### What you will do
An exact copy of the records below is required, and it must contain no pictures.

### Records to process
== Segment start ==

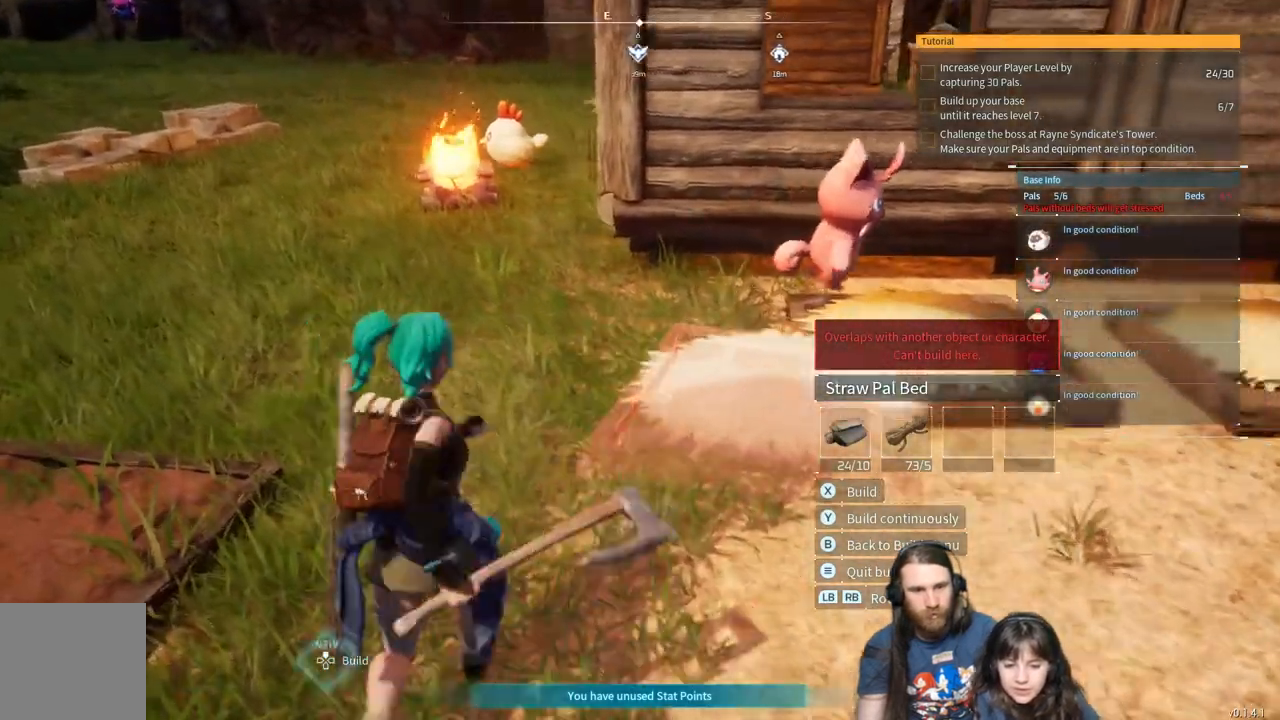
{"buttons": [], "left_stick": "up", "right_stick": "center", "events": [[450, "left_stick", "up"]]}
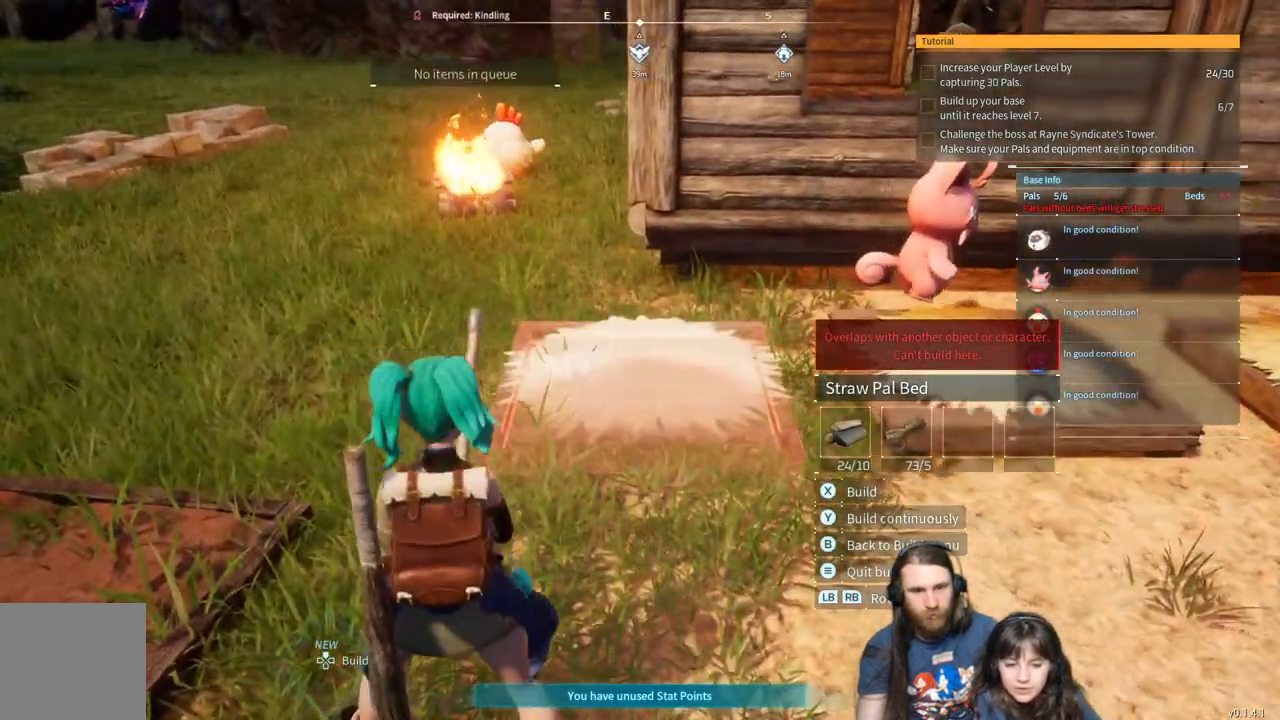
{"buttons": [], "left_stick": "up", "right_stick": "center", "events": [[117, "left_stick", "center"], [383, "left_stick", "up"]]}
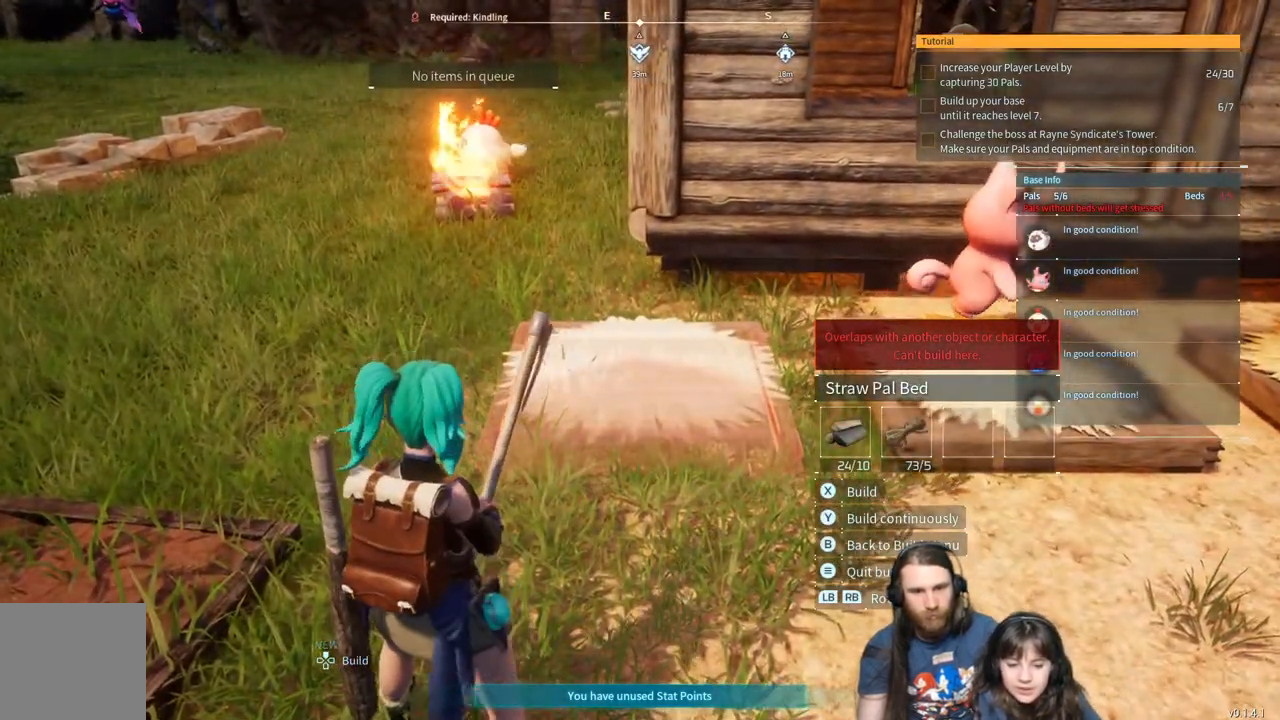
{"buttons": [], "left_stick": "center", "right_stick": "center", "events": [[50, "left_stick", "center"], [217, "left_stick", "up"], [500, "left_stick", "center"]]}
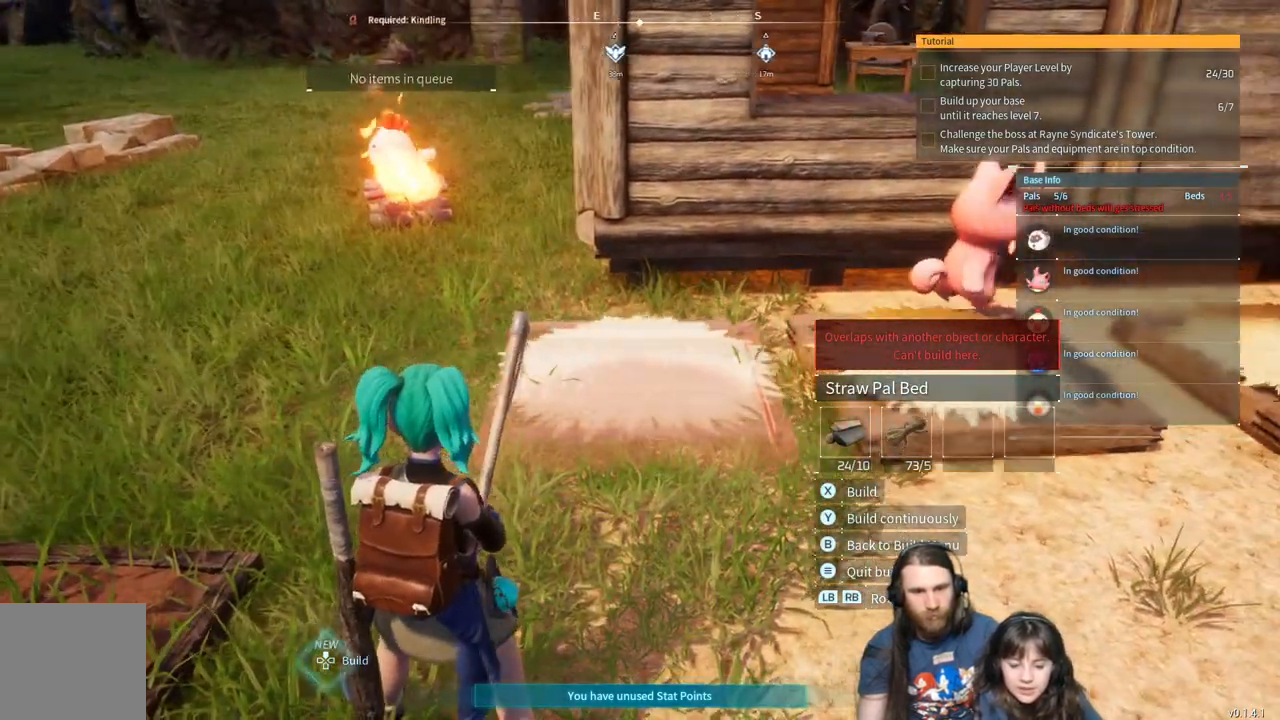
{"buttons": [], "left_stick": "center", "right_stick": "center", "events": [[133, "left_stick", "up-left"], [250, "left_stick", "center"]]}
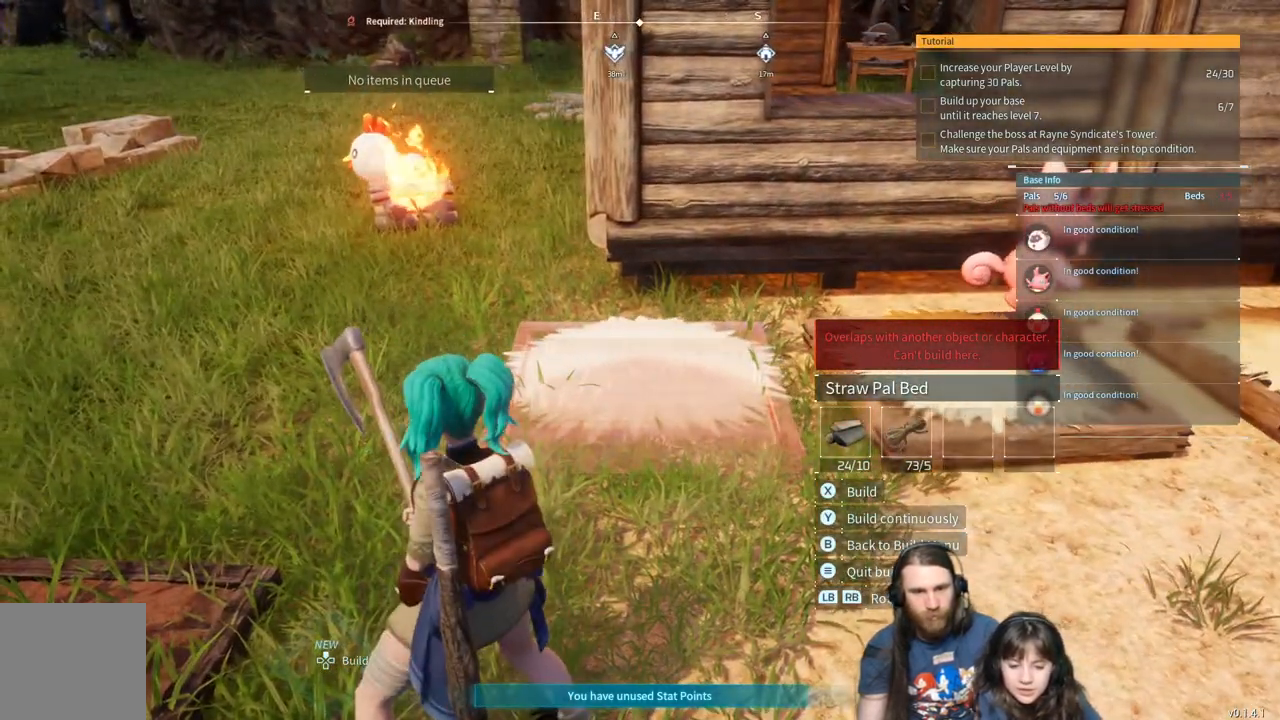
{"buttons": [], "left_stick": "left", "right_stick": "center", "events": [[450, "left_stick", "left"]]}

== Segment end ==

### Answer to the problem
{"buttons": [], "left_stick": "up", "right_stick": "center", "events": [[450, "left_stick", "up"]]}
{"buttons": [], "left_stick": "up", "right_stick": "center", "events": [[117, "left_stick", "center"], [383, "left_stick", "up"]]}
{"buttons": [], "left_stick": "center", "right_stick": "center", "events": [[50, "left_stick", "center"], [217, "left_stick", "up"], [500, "left_stick", "center"]]}
{"buttons": [], "left_stick": "center", "right_stick": "center", "events": [[133, "left_stick", "up-left"], [250, "left_stick", "center"]]}
{"buttons": [], "left_stick": "left", "right_stick": "center", "events": [[450, "left_stick", "left"]]}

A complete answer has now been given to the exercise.